Famous is his description of the situation of the child in The right
of the child to be respected: “We are living as a people of dwarfs
among giants, weak, not understood." In When I am a child again
he describes very convincingly how little teachers generally understand
what is thought and felt by their pupils. Two worlds, two cultures. But
there is another, very actual illustration of Korczak's feeling for the
very different life-worlds, (sub)cultures of people. In Children of
the street he wrote a very intense dialogue between a street child
and a well meaning (social) pedagogue. Summarised: “You will never
understand us. You are from a totally different world. We have our own
honour". Especially nowadays, in societies which are very mixed from a
cultural and ethnic point of view, and with residential settings with a
mixed population and a mixed staff, it is important to take seriously
Korczak's pleading for diagnostic modesty, especially when the other
doesn't belong to our own adult, or western, or urban, or middle-class,
or intellectual “culture".
Nicely put by Korczak in one of his later letters to Jozef Amen in Israel: “So many children arrived, so many books to decipher."

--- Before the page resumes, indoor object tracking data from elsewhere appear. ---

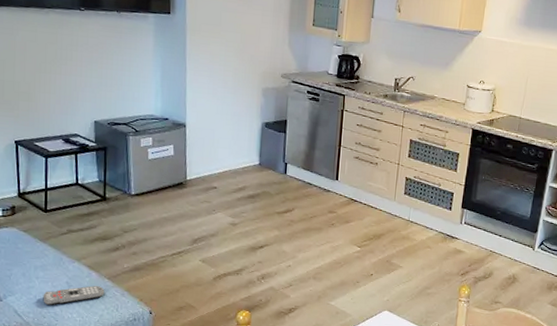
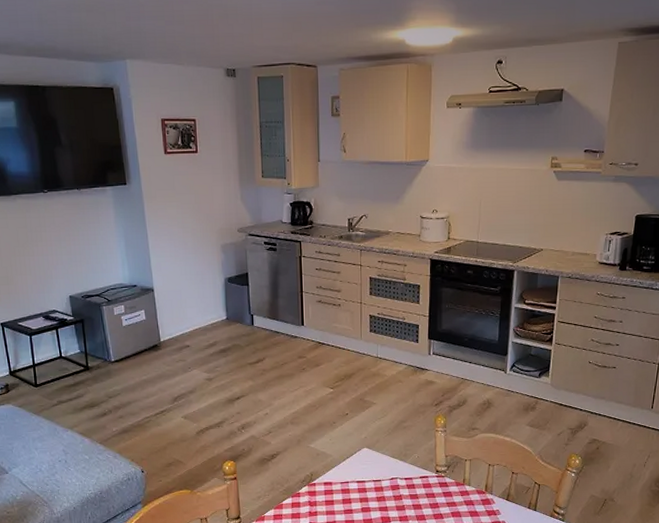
remote control: present [43,286,105,306] -> none [43,451,99,474]

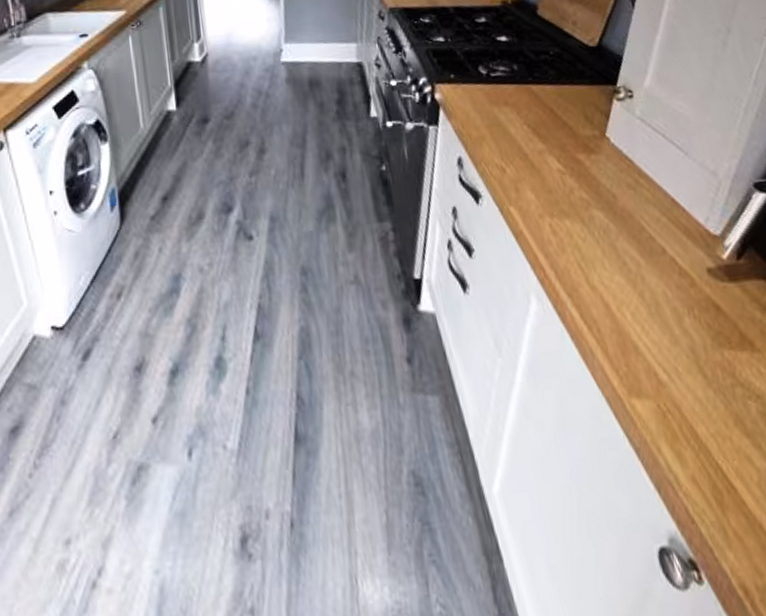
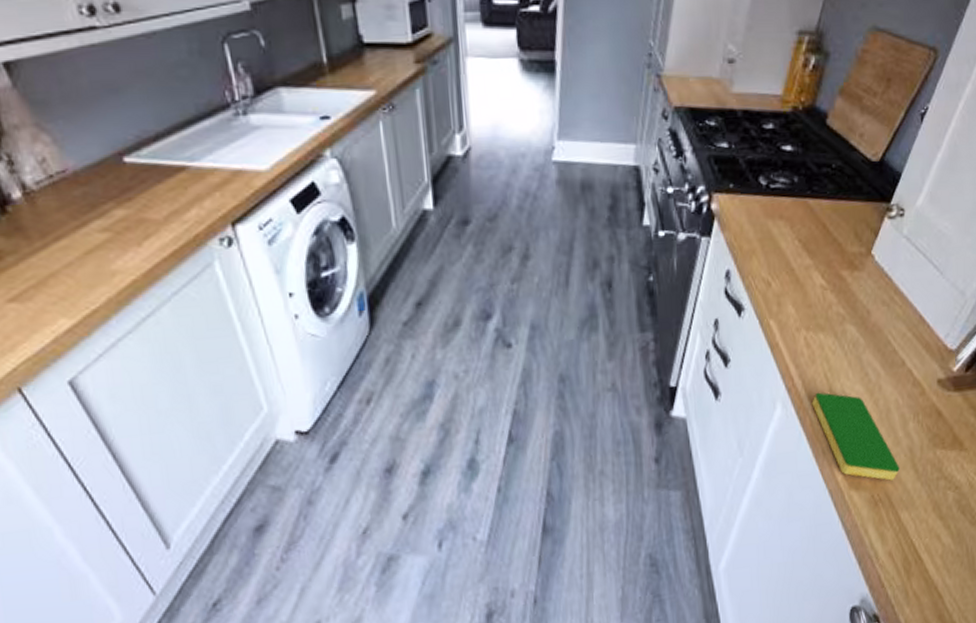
dish sponge: none [569,283,685,387] -> present [812,392,900,481]

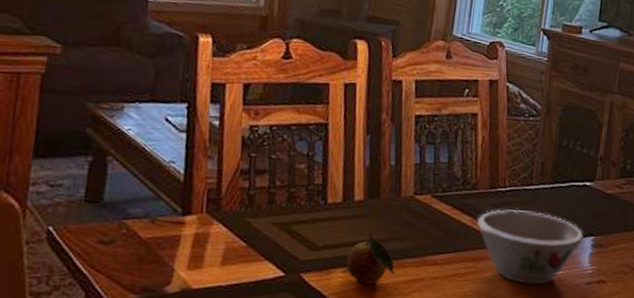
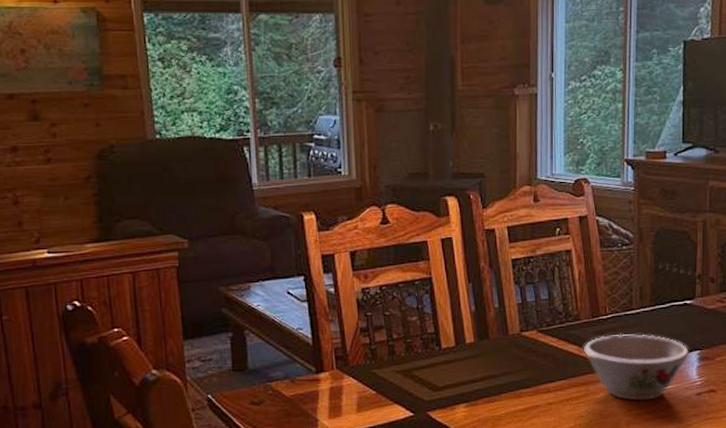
fruit: present [346,228,395,285] -> none [467,366,513,416]

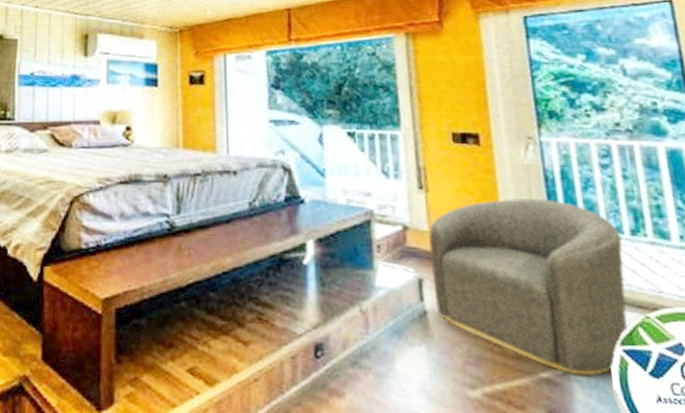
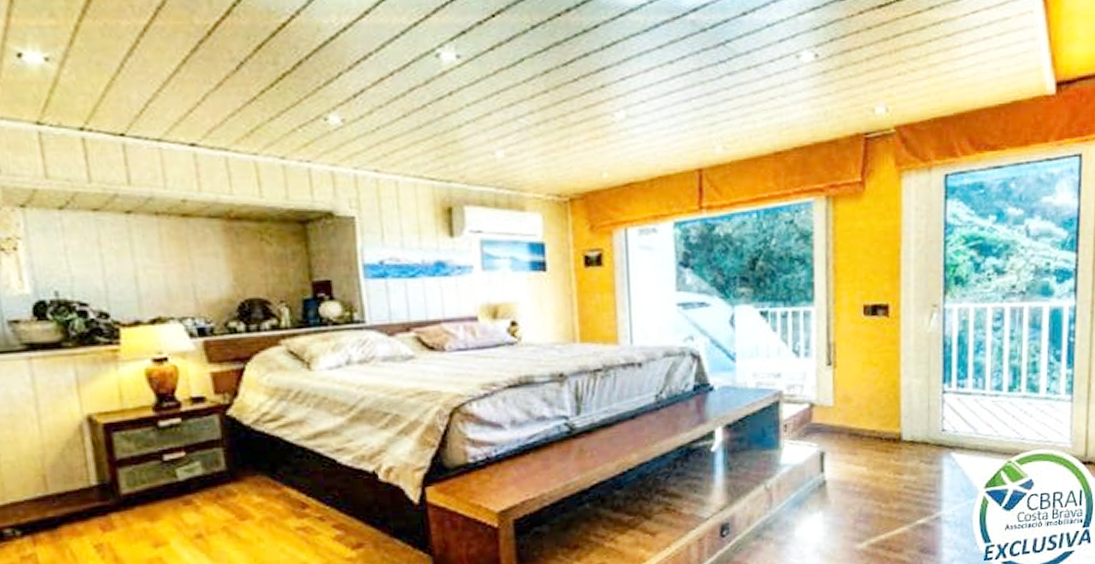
armchair: present [428,198,628,376] -> none [833,365,1000,518]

We have looked at some inspiring and actual elements in Korczak's “diagnostic" approach to children. They are all related to his fundamental plea for respect towards children. Especially in residential settings where so frequently new children arrive from very different backgrounds and with severe behaviour problems, it is no luxury to be warned again and again: “Don't interfere, don't correct, don't conclude too early. Try to understand. It is their factual daily life, it is their inner world, it is their reaction to their – often unfamiliar – situations, it is their cultural background and history, which counts."